You can tell me she forgives me, and I know that in my head, but I'll tell you this: Logic and a broken heart want nothing to do with each other.

Throughout the day, tons of people came to visit. I barely remember any of them. I do remember some benevolent Christians decided it was their duty to inform me that my "fire for God had been dying lately- and maybe God was taking my mother to make me more dependent on Him." I told them if that's the kind of God he is, he could burn in hell with me.

That night, with mom still hooked to the machines giving her the appearance of life, my dad and I stayed while everyone else went home to rest. I peeked in on her a few times, then went to lie down on the bench in the waiting room where my father was sleeping. As he snored, I buried my head as far into a pillow as I could to muffle the sounds of my hysterical desperate tears. The tears that were, reluctantly, beginning to accept that this person who was my world was leaving, and there would be no coming back. I wanted to scream my own existence away into the universe.

Sometime the next morning, my sister, her fiancé, and my brother returned. Again, people swarmed in and out. Three of my sister's friends showed up, and for whatever reason, they were the most comforting to me. Maybe because they weren't my obnoxious 13 year old peers who had no idea how to handle the situation and were annoying at best, isolating at worst.

There came a point when the doctors had to tell us that they had run all of their tests. Mom was completely non-responsive; she was brain dead. Dad made the impossible decision it was time to take her off the machines. And here again, I did some inexplicable thing. Everyone was in the waiting room completely drained from the last 36 hours, and I decided to say goodbye to mom by myself. I think dad may have hung by the door while I stood by her bed crying saying, "I'm sorry... I'm sorry... I miss you...I love you."

I walked back to the waiting room to announce I was going outside while everyone else said their goodbyes. One of my sister's friends came out with me. I wasn't crying now. I felt numb. We walked out to a crystal clear star-filled night and I said, "I don't know what I'm going to do." I don't remember exactly what he said... something about being strong, and I would be ok. I had never felt so lost. We walked back in to find the rest of my family, gather our things, and made our escape from what was the beginning of our new reality.

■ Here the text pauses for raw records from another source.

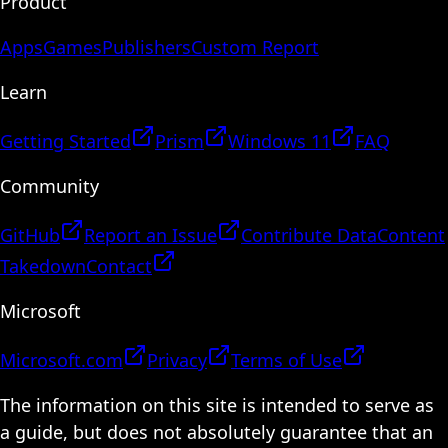
Product
Apps
Games
Publishers
Custom Report
Learn
Getting Started
Prism
Windows 11
FAQ
Community
GitHub
Report an Issue
Contribute Data
Content
Takedown
Contact
Microsoft
Microsoft.com
Privacy
Terms of Use
The information on this site is intended to serve as
a guide, but does not absolutely guarantee that an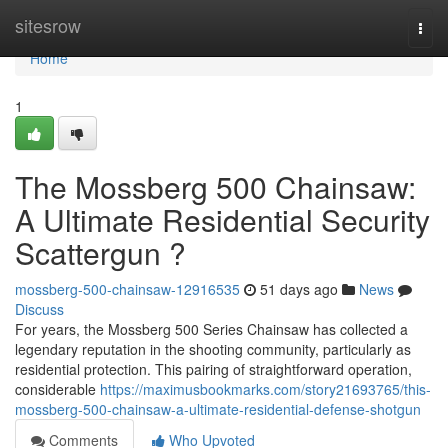
Home
sitesrow
Togg
navi
Home
1
The Mossberg 500 Chainsaw:
A Ultimate Residential Security
Scattergun ?
mossberg-500-chainsaw-12916535
51 days ago
News
Discuss
For years, the Mossberg 500 Series Chainsaw has collected a
legendary reputation in the shooting community, particularly as
residential protection. This pairing of straightforward operation,
considerable
https://maximusbookmarks.com/story21693765/this-
mossberg-500-chainsaw-a-ultimate-residential-defense-shotgun
Comments
Who Upvoted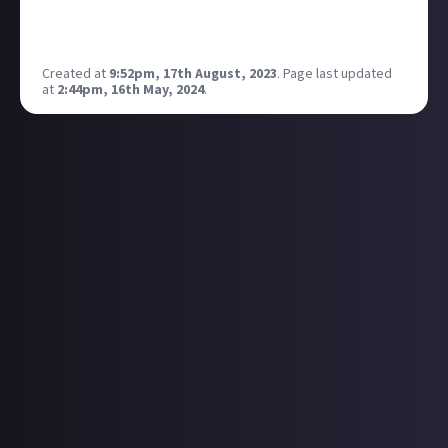
Invasion. Quarry. Rundown. Rust. Scrapyard. Skidrow.
Sub Base. Terminal. Underpass. Wasteland.
Created at
9:52pm, 17th August, 2023
.
Page last updated
at
2:44pm, 16th May, 2024
.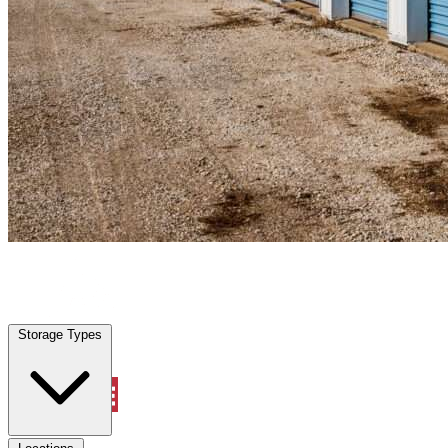
Crowley, TX
|
Personal Self Storage
|
Any size
Storage Types
Locations
Storage Types
Property Management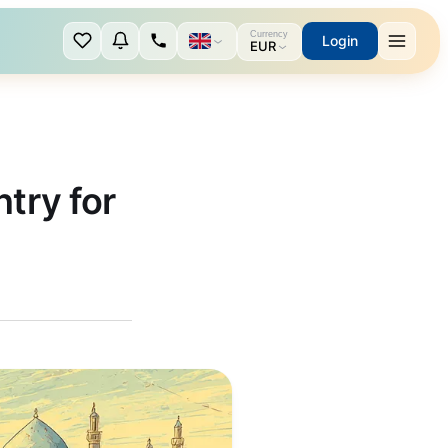
Currency
Login
EUR
try for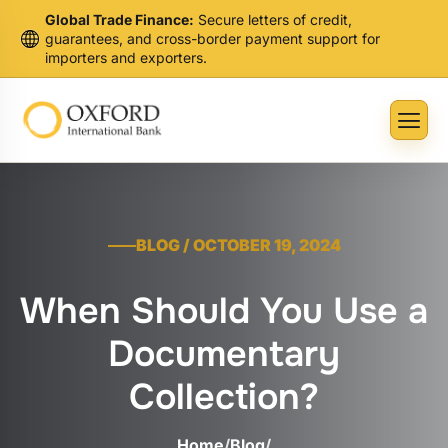
Global Trade Finance:
Secure letters of credit,
guarantees, and cross-border payment support for
importers and exporters.
BLOG / OCTOBER 19, 2024
When Should You Use a
Documentary
Collection?
Home
/
Blog
/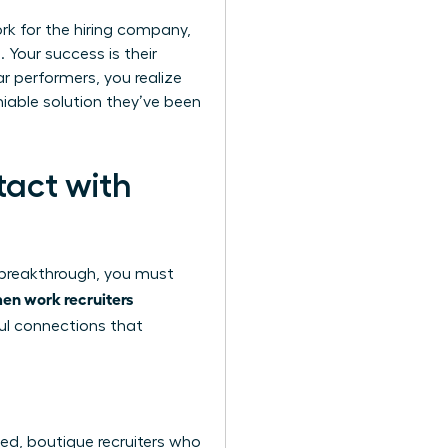
ork for the hiring company,
 Your success is their
ar performers, you realize
niable solution they’ve been
tact with
r breakthrough, you must
n work recruiters
ful connections that
ized, boutique recruiters who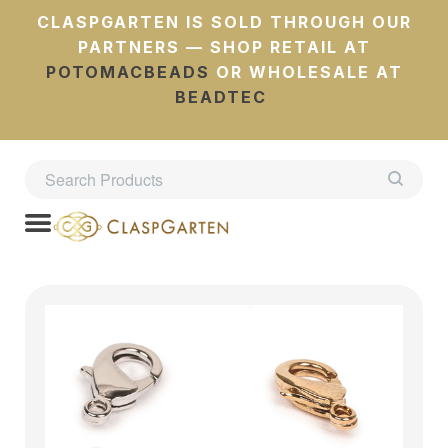
CLASPGARTEN IS SOLD THROUGH OUR
PARTNERS — SHOP RETAIL AT
POTOMACBEADS
OR WHOLESALE AT
BEADTEC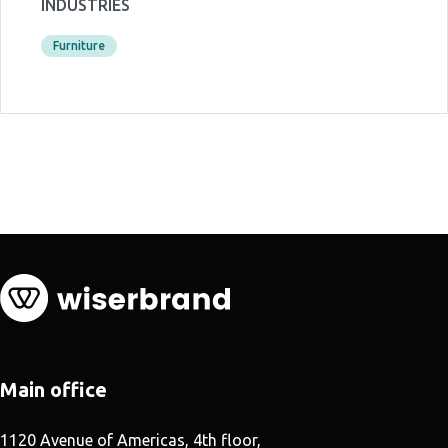
INDUSTRIES
Furniture
Main office
1120 Avenue of Americas, 4th floor,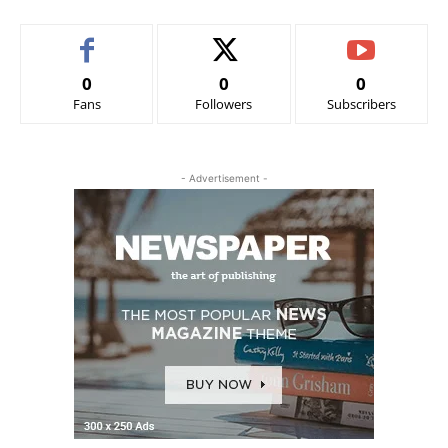
0
0
0
Fans
Followers
Subscribers
- Advertisement -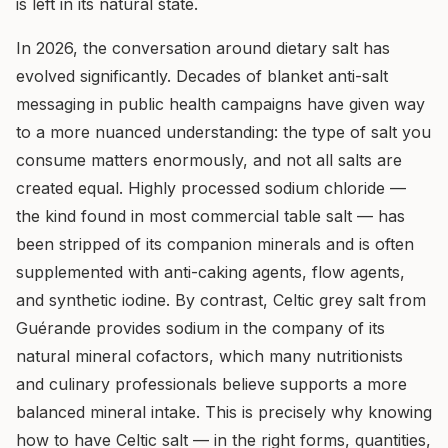
is left in its natural state.
In 2026, the conversation around dietary salt has
evolved significantly. Decades of blanket anti-salt
messaging in public health campaigns have given way
to a more nuanced understanding: the type of salt you
consume matters enormously, and not all salts are
created equal. Highly processed sodium chloride —
the kind found in most commercial table salt — has
been stripped of its companion minerals and is often
supplemented with anti-caking agents, flow agents,
and synthetic iodine. By contrast, Celtic grey salt from
Guérande provides sodium in the company of its
natural mineral cofactors, which many nutritionists
and culinary professionals believe supports a more
balanced mineral intake. This is precisely why knowing
how to have Celtic salt — in the right forms, quantities,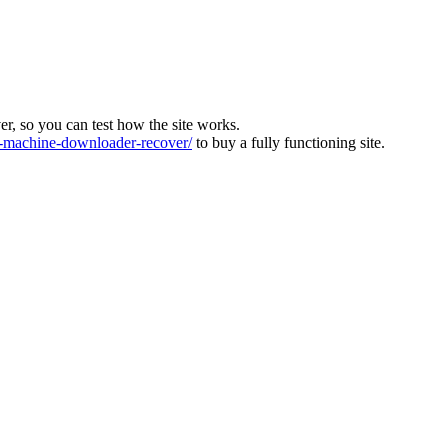
ver, so you can test how the site works.
machine-downloader-recover/
to buy a fully functioning site.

I had no idea what lay in store for me after that night. I had no idea how hard life would continue to be for a long time. People always say "it will get better," but who can predict that? My next several years were some of the most tumultuous to date. It's no small feat I made it through them alive. What does a 13 year old girl do when the sun above her goes out? She either withers and dies herself, or she starts over and learns everything she's ever known has to be different now- she has to make her own light.

Here I am, 13 years later, finally able to acknowledge and embrace that, while I miss my mother horribly- I've learned more about love and living through her death than I ever may have if she was still here. I still have no idea what's in store for me and my life. I do know that whether you've lost a parent, child, lover, or best friend, at some point, you have to make a decision. You can either let your own life waste away until you die, or you teach yourself to make a beauty and joy all your own. You can let the love that's still in your life fade out, or you can pour every bit of yourself into it with a heightened awareness and reverence for how sacred our relationships are with each other. I hope it's the latter.

Happy Mother's Day, Mom. I hope I make you proud.